Kiev a été le théâtre de violents bombardements dimanche, faisant au moins une victime, selon des journalistes de l'AFP sur place. Cette attaque intervient peu après une offensive ukrainienne meurtrière contre un lycée d'une région occupée par la Russie, qui a suscité des promesses de représailles de Vladimir Poutine.
Le maire de Kiev, Vitali Klitschko, a annoncé qu'une personne avait perdu la vie et que 13 autres avaient été blessées, dont sept nécessitant une hospitalisation. De nombreux témoignages évoquent de puissantes explosions qui ont secoué les bâtiments et éclairé le ciel nocturne de traînées lumineuses. Des tirs de mitrailleuses ont également été rapportés, probablement pour tenter de détruire des drones qui survolaient la ville.
Peu avant les attaques, le président ukrainien Volodymyr Zelensky ainsi que l'ambassade des États-Unis à Kiev avaient exprimé leurs inquiétudes quant à une frappe imminente de Moscou.

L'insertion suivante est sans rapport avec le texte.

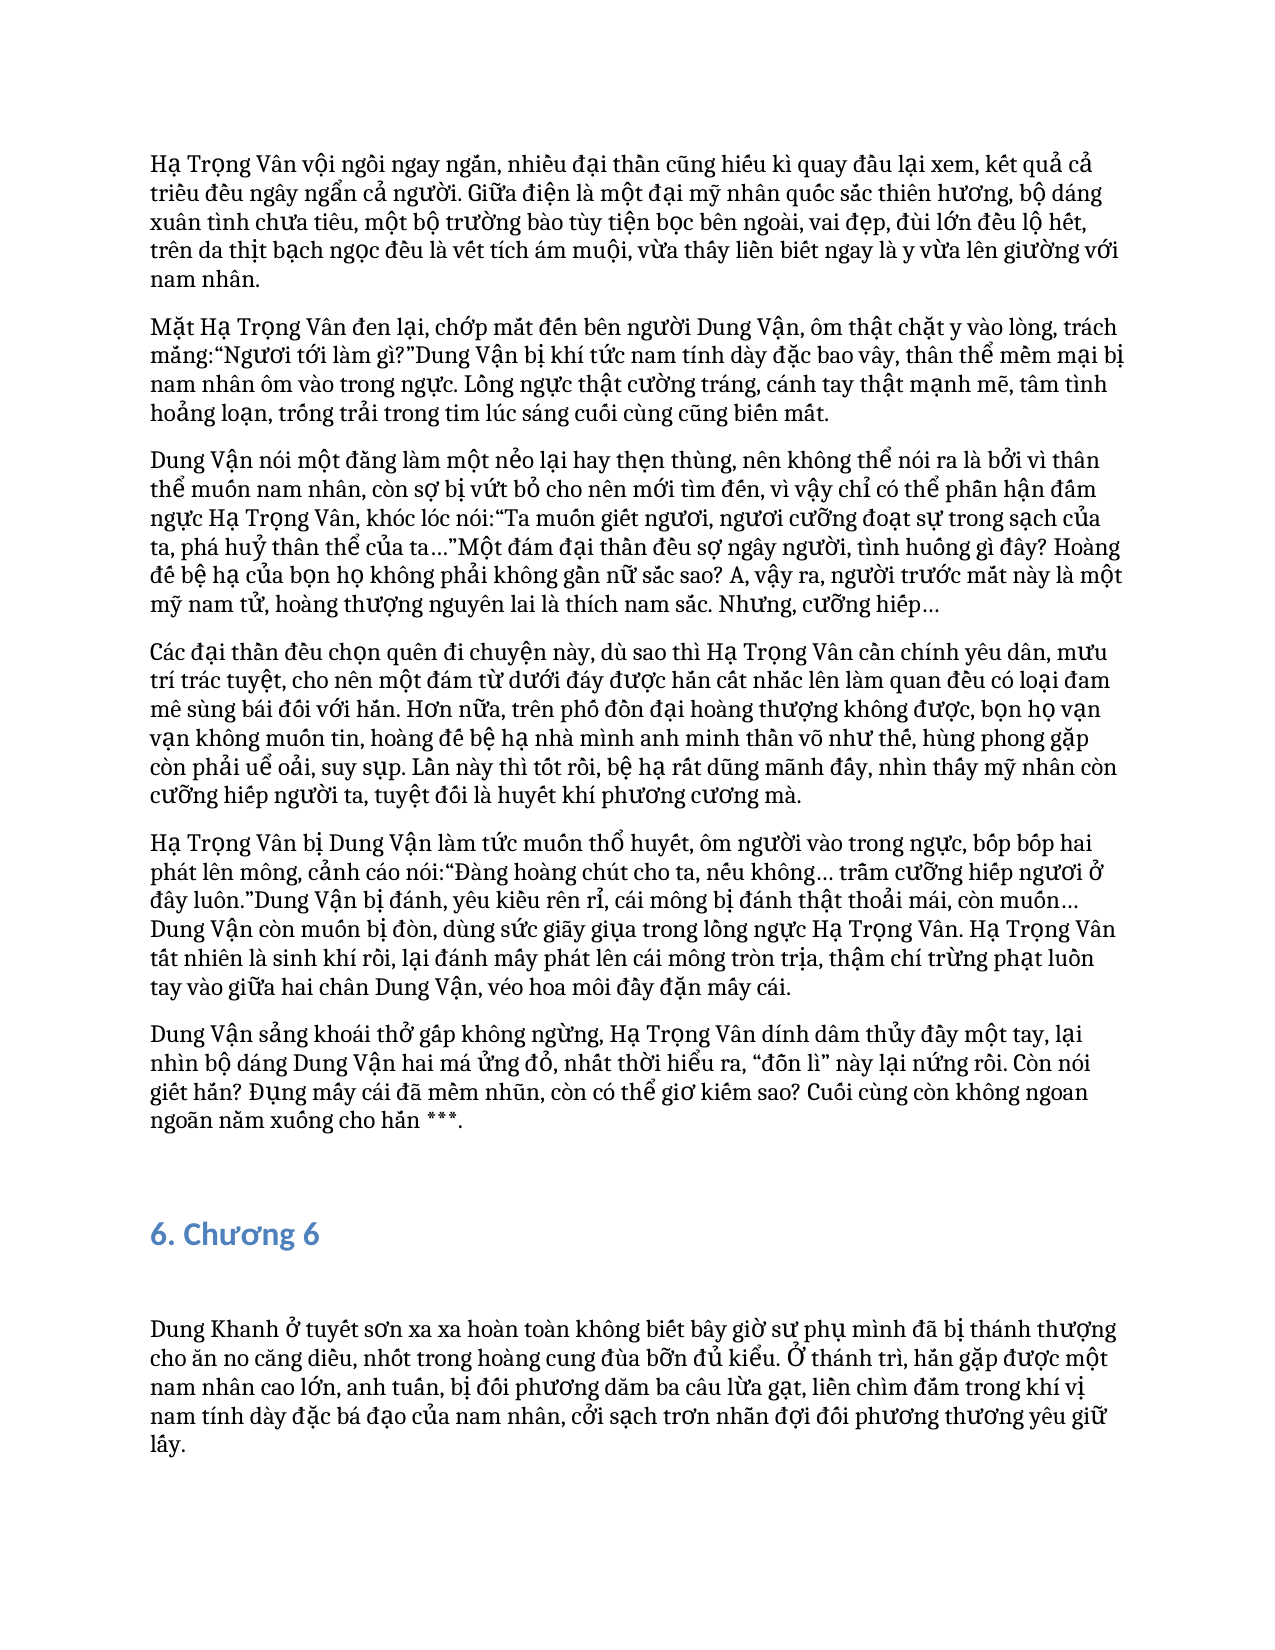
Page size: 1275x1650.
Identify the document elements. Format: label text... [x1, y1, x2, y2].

text Hạ Trọng Vân bị Dung Vận làm tức muốn thổ huyết, ôm người vào trong ngực, bốp bốp hai phát lên mông, cảnh cáo nói:“Đàng hoàng chút cho ta, nếu không… trẫm cưỡng hiếp ngươi ở đây luôn.”Dung Vận bị đánh, yêu kiều rên rỉ, cái mông bị đánh thật thoải mái, còn muốn… Dung Vận còn muốn bị đòn, dùng sức giãy giụa trong lồng ngực Hạ Trọng Vân. Hạ Trọng Vân tất nhiên là sinh khí rồi, lại đánh mấy phát lên cái mông tròn trịa, thậm chí trừng phạt luồn tay vào giữa hai chân Dung Vận, véo hoa môi đầy đặn mấy cái. [150, 829, 1125, 1001]
text Dung Vận sảng khoái thở gấp không ngừng, Hạ Trọng Vân dính dâm thủy đầy một tay, lại nhìn bộ dáng Dung Vận hai má ửng đỏ, nhất thời hiểu ra, “đỗn lì” này lại nứng rồi. Còn nói giết hắn? Đụng mấy cái đã mềm nhũn, còn có thể giơ kiếm sao? Cuối cùng còn không ngoan ngoãn nằm xuống cho hắn ***. [150, 1020, 1125, 1192]
text Dung Vận nói một đằng làm một nẻo lại hay thẹn thùng, nên không thể nói ra là bởi vì thân thể muốn nam nhân, còn sợ bị vứt bỏ cho nên mới tìm đến, vì vậy chỉ có thể phẫn hận đấm ngực Hạ Trọng Vân, khóc lóc nói:“Ta muốn giết ngươi, ngươi cưỡng đoạt sự trong sạch của ta, phá huỷ thân thể của ta…”Một đám đại thần đều sợ ngây người, tình huống gì đây? Hoàng đế bệ hạ của bọn họ không phải không gần nữ sắc sao? A, vậy ra, người trước mắt này là một mỹ nam tử, hoàng thượng nguyên lai là thích nam sắc. Nhưng, cưỡng hiếp… [150, 446, 1125, 619]
text Các đại thần đều chọn quên đi chuyện này, dù sao thì Hạ Trọng Vân cần chính yêu dân, mưu trí trác tuyệt, cho nên một đám từ dưới đáy được hắn cất nhắc lên làm quan đều có loại đam mê sùng bái đối với hắn. Hơn nữa, trên phố đồn đại hoàng thượng không được, bọn họ vạn vạn không muốn tin, hoàng đế bệ hạ nhà mình anh minh thần võ như thế, hùng phong gặp còn phải uể oải, suy sụp. Lần này thì tốt rồi, bệ hạ rất dũng mãnh đấy, nhìn thấy mỹ nhân còn cưỡng hiếp người ta, tuyệt đối là huyết khí phương cương mà. [150, 637, 1125, 810]
subtitle 6. Chương 6 [150, 1213, 1125, 1254]
text Mặt Hạ Trọng Vân đen lại, chớp mắt đến bên người Dung Vận, ôm thật chặt y vào lòng, trách mắng:“Ngươi tới làm gì?”Dung Vận bị khí tức nam tính dày đặc bao vây, thân thể mềm mại bị nam nhân ôm vào trong ngực. Lồng ngực thật cường tráng, cánh tay thật mạnh mẽ, tâm tình hoảng loạn, trống trải trong tim lúc sáng cuối cùng cũng biến mất. [150, 312, 1125, 427]
text Hạ Trọng Vân vội ngồi ngay ngắn, nhiều đại thần cũng hiếu kì quay đầu lại xem, kết quả cả triều đều ngây ngẩn cả người. Giữa điện là một đại mỹ nhân quốc sắc thiên hương, bộ dáng xuân tình chưa tiêu, một bộ trường bào tùy tiện bọc bên ngoài, vai đẹp, đùi lớn đều lộ hết, trên da thịt bạch ngọc đều là vết tích ám muội, vừa thấy liền biết ngay là y vừa lên giường với nam nhân. [150, 150, 1125, 294]
text Dung Khanh ở tuyết sơn xa xa hoàn toàn không biết bây giờ sư phụ mình đã bị thánh thượng cho ăn no căng diều, nhốt trong hoàng cung đùa bỡn đủ kiểu. Ở thánh trì, hắn gặp được một nam nhân cao lớn, anh tuấn, bị đối phương dăm ba câu lừa gạt, liền chìm đắm trong khí vị nam tính dày đặc bá đạo của nam nhân, cởi sạch trơn nhẵn đợi đối phương thương yêu giữ lấy. [150, 1258, 1125, 1459]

Selon le maire, une école a été touchée dans le quartier de Shevchenkivsky, et des débris ont obstrué l'entrée d'un abri où des civils s'étaient réfugiés. Une alerte aérienne a été activée à l'échelle nationale, et l'armée ukrainienne a confirmé l'utilisation de divers types de missiles et de drones dans cette offensive intense contre la capitale.
- Mise en garde -
Le président Zelensky avait anticipé cette escalade en avertissant que des signes de préparation pour une frappe combinée étaient visibles, impliquant des armements tels que le missile Orechnik à portée intermédiaire. Il a appelés les citoyens à faire preuve de prudence et à se mettre à l'abri en cas d'alerte.
L'ambassade américaine à Kiev a également mis en garde contre une attaque potentielle de grande envergure imminente, révélant des informations alarmantes sur la situation actuelle.
Le missile hypersonique Orechnik, déployé par la Russie l'année précédente en Biélorussie, constitue une menace directe pour les pays voisins de l'OTAN. Bien qu'il ait été utilisé à deux reprises depuis le début de l'invasion de l'Ukraine en février 2022, aucun de ces missiles n'était chargé d'ogives nucléaires.
Le président Poutine avait promis une réponse militaire en réaction à une attaque ukrainienne sur des établissements éducatifs à Starobilsk, une zone occupée par Moscou, qui a causé des pertes humaines tragiques.
Kiev a rejeté les accusations ciblant des civils, soulignant que ses frappes visaient des installations militaires ennemies. Zelensky a appelé les nations du monde à intensifier leurs efforts pour dissuader la Russie de poursuivre ses attaques, avertissant que l'Ukraine répondrait de manière adéquate à chaque acte d'agression.